Hoje nós já temos uma Medicina mais extensiva. Diferente dos séculos anteriores. Hoje falamos de uma Medicina Convencional e Contemporânea mais activa. O nosso país não foge desta linhagem. Hoje temos estudantes de Medicina que fazem pesquisa a nível internacional.

 
Formado e em pleno labor, o que nos pode dizer sobre a prevenção e cuidados básicos de saúde?

Em primeira instância, o ciclo de prevenção de certas doenças é um imperativo. O combate ao lixo e ao acumulado de águas que provocam mosquitos deve ser imediato, prioritário e uma tarefa quotidiana.O saneamento básico nos arredores tem que ser de carácter obrigatório, supervisionado, inclusive coercivo, para evitarmos várias patologias. Os cuidados primários de saúde não estão na prevenção medicamentosa, mas na prevenção da higiene diária local.

 
Fale um pouco da importância da cadeia que inclui postos de saúde, centros e hospitais de diferentes tipologias?

Nós temos os hospitais gerais com capacidade minuciosa de resposta a todo e qualquer tipo de patologia, diferente de um hospital municipal. A capacidade de um posto de saúde não é o mesmo da de um hospital municipal. Nas zonas mais recônditas não encontramos um hospital geral, mas sim um posto de saúde para atender em função do número populacional.

Onde houver uma patologia que o posto de saúde não tem capacidade de resposta, este tem que transferir para um hospital municipal ou geral, onde já encontramos uma maternidade, que não faz parte do lote do posto de saúde.

Os hospitais gerais têm a abrangência no que tange às especialidades. Um posto de saúde pode não ter um técnico de Ortopedia; tem um enfermeiro que vai fazer o papel de paramédico, que vai dar resposta em primeiros socorros, mas esse paciente deve ser transferido para uma área específica onde vamos encontrar o ortopedista, o médico de Imagiologia, nos hospitais gerais.

 

Temos hospitais até ao nível terciário. O que nos falta para resolvermos problemas de saúde pública como as irritante se endémicas malária, diarreicas e respiratórias agudas?

## [Ação solicitada 1]
Transcreva, da entrevista sobre saúde, o trecho desde “Onde houver uma” até “posto de saúde.”.
## [Ação solicitada 2]
Enumere os problemas de saúde pública que a entrevista sobre saúde qualifica como endémicos.
Recorra unicamente ao texto apresentado.

## [Dados fornecidos]

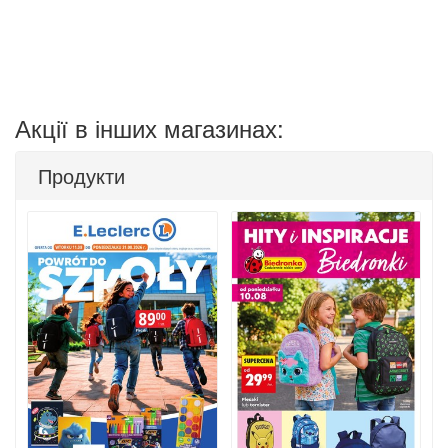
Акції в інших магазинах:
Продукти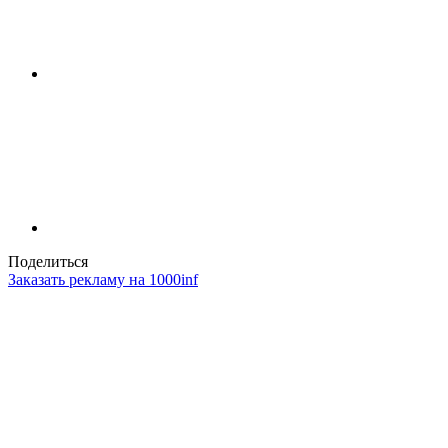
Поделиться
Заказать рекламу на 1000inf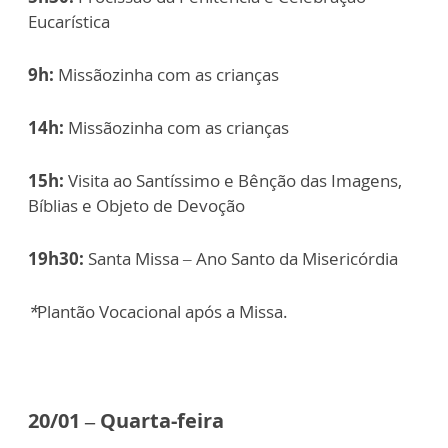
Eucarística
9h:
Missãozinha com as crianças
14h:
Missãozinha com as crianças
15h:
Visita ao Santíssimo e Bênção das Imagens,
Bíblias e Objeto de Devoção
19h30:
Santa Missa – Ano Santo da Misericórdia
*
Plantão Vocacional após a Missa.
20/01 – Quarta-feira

## [Resposta redigida 1]
Onde houver uma patologia que o posto de saúde não tem capacidade de resposta, este tem que transferir para um hospital municipal ou geral, onde já encontramos uma maternidade, que não faz parte do lote do posto de saúde.

## [Resposta redigida 2]
- malária
- diarreicas
- respiratórias agudas